Searching For Bulls In A Desolate Wasteland

Do nosebleed levels on the most widely-cited measure of bond volatility presage a counter-trend rally in risk assets?

Maybe, according to one popular strategist.

“The MOVE Index is above 150 for only the 11th time in the past 35 years,” BofA’s Michael Hartnett observed, in his latest, adding that such levels “often coincide with recessions and/or default.” They also tend to precede decent returns for stocks and junk bonds over a six month horizon if you ignore the dot-com bust and the financial crisis.

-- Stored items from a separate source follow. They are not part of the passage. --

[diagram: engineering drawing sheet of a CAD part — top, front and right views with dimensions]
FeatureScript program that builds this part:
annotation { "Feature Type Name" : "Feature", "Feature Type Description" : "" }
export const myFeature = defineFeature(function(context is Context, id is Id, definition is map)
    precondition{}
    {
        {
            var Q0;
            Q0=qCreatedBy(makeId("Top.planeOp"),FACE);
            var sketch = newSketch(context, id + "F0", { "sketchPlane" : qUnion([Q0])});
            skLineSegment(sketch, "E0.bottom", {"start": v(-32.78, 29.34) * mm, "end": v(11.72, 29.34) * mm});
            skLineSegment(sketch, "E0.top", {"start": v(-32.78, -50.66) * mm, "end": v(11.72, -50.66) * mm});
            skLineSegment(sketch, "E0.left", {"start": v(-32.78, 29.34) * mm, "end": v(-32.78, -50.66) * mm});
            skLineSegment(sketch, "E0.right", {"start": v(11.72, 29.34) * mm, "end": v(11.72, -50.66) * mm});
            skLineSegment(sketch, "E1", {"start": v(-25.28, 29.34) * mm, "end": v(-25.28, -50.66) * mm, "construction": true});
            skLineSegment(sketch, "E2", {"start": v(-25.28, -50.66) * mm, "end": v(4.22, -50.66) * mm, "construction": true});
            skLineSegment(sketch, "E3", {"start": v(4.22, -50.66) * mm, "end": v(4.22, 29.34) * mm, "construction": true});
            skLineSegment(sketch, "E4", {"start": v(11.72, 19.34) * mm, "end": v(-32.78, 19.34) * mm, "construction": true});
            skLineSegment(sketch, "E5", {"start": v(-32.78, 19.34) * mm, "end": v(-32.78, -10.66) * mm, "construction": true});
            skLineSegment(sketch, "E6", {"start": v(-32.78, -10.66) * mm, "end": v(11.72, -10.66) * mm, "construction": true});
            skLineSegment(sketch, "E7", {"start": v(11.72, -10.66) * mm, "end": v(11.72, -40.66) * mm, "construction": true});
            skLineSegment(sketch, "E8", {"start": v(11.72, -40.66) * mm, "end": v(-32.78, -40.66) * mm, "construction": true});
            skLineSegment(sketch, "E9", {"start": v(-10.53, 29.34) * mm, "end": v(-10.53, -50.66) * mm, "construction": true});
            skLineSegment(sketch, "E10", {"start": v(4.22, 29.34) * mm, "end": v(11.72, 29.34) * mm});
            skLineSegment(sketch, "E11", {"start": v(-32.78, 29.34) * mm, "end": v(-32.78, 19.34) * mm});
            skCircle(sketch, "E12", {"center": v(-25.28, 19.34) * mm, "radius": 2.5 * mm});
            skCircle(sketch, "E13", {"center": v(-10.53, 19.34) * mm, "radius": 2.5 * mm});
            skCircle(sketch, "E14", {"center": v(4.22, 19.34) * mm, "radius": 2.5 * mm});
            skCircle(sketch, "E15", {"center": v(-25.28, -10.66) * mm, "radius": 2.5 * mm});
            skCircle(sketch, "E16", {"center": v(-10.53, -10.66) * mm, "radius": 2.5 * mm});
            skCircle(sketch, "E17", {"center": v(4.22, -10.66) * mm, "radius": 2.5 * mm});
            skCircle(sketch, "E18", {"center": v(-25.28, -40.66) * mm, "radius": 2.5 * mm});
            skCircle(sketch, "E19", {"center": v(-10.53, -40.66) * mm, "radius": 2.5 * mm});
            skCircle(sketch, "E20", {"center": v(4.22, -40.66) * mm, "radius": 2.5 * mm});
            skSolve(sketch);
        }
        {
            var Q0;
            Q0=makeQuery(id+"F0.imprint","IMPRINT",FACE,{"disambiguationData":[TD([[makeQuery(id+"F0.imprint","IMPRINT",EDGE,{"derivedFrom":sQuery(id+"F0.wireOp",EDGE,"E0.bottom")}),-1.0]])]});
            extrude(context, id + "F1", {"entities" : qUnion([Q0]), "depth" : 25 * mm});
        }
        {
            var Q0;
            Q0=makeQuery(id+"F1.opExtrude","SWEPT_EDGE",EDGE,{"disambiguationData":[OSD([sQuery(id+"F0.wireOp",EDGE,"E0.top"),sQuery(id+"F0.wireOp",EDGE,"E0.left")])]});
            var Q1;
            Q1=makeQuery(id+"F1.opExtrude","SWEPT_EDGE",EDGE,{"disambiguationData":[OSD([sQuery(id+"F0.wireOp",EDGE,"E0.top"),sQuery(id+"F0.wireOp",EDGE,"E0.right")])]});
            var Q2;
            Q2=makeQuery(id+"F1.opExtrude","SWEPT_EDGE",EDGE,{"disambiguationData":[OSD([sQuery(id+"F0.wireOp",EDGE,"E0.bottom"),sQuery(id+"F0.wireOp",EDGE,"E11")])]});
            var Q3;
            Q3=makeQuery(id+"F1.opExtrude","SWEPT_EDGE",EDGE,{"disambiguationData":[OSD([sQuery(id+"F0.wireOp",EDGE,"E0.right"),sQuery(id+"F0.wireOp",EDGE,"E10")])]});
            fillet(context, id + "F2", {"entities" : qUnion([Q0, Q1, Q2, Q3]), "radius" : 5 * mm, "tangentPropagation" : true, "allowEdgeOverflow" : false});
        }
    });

Currently, the market zeitgeist is defined by recession fears. Hand-wringing over an imminent downturn in the world’s largest economy helped catalyze a sharp decline in US yields from 2022’s highs, even as Treasurys sold off in post-holiday US trading last week. Commodities are in a multi-week losing streak and market-based measures of inflation expectations have receded. It’s the latest twist in a wild year for bonds.

One could spend days delving into nuance and specifics while documenting the myriad ways in which the interplay between soaring inflation and the Fed’s belated efforts to contain it have produced anomalies aplenty in US rates. The simplest way to encapsulate the situation is just to note, as Hartnett did, that the MOVE topped 150.

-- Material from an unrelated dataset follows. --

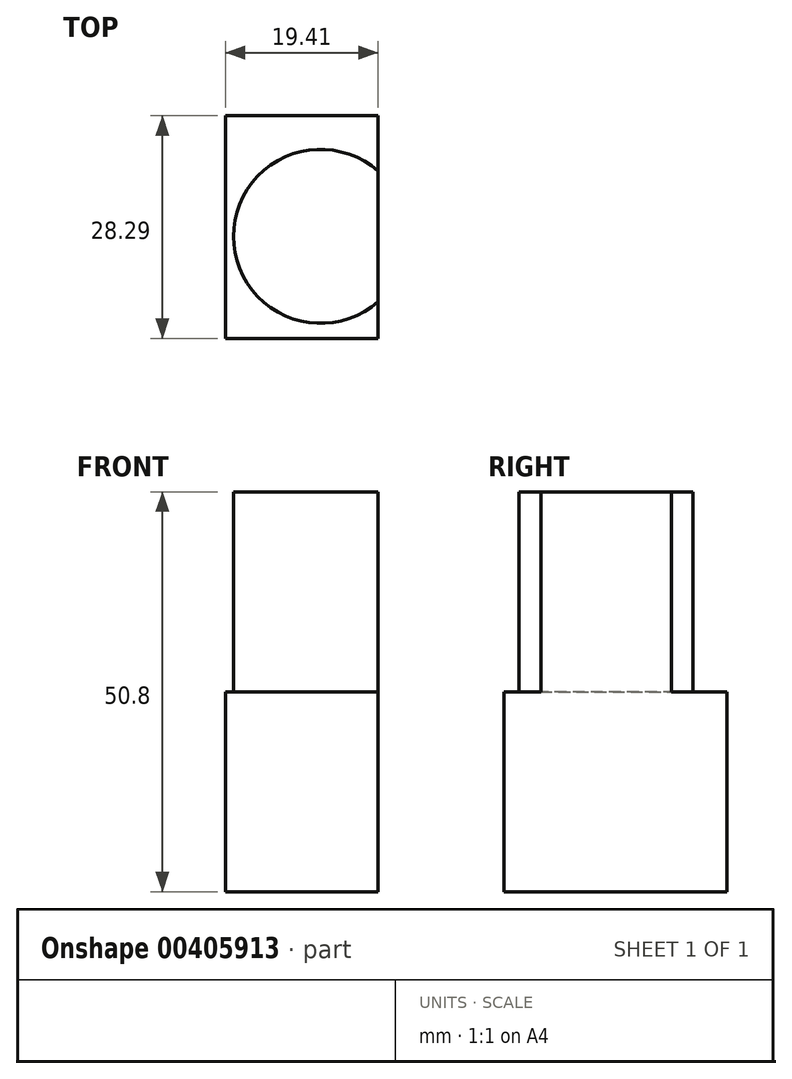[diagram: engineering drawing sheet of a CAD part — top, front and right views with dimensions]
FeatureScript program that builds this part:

If you’re so inclined, you could make lemonade out of 2022’s lemons, Hartnett said. With the bank’s pseudo-famous Bull & Bear Indicator parked at 0.0, the MOVE registering extremes and the prospect that a recession shock in the US will at least temporarily halt the rates and inflation shocks (any downturn might give the Fed pause if not compel them to actually “pause,” while consumer retrenchment and higher unemployment may help cool prices), a summer rally in risk assets is possible. The table (below) shows median returns around prior extremes on the MOVE.

Note that the dollar tends to pull back following overshoots in US bond vol. A stronger dollar, while helpful for inflation, is a bane to risk assets.

Hartnett mentioned a restart of the Nord Stream after scheduled maintenance this month. He didn’t use the word “precondition,” but needless to say, if Russia cuts off all gas flows to Germany, all bets are off.

Arguing against any kind of durable bottom for stocks (and thereby against a sustainable rally) are cumulative flows to equity funds, which aren’t indicative of capitulation. Not even a little bit. For every $100 of inflows since the beginning of 2021, just $2 has come out of stock funds. That figure for corporate credit and emerging market debt is $88 (figure on the left, below).

The figure on the right (above) shows the largest rebounds tend to follow sizable outflows. In 2022, credit has capitulated, but stocks haven’t. Or at least not from a flows perspective.

As usual — and I’m reluctant to put it that way, but I’m not sure how else to describe the unmistakably ominous tone of his missives this year — Hartnett offered a grim assessment.

“Price action [in] 2022 is very close to that of stagflationary 1974/75 both in terms of relative performance of assets and price-action of indices,” he said, adding that the “investment backdrop is also the same.” Market participants, he wrote, are coping with bear markets in bonds and equities, “oil shocks, food shocks, monetary policy instability, fiscal policy indiscipline, industrial unrest, civil unrest and war.”

Other than all of that, though, things are fine.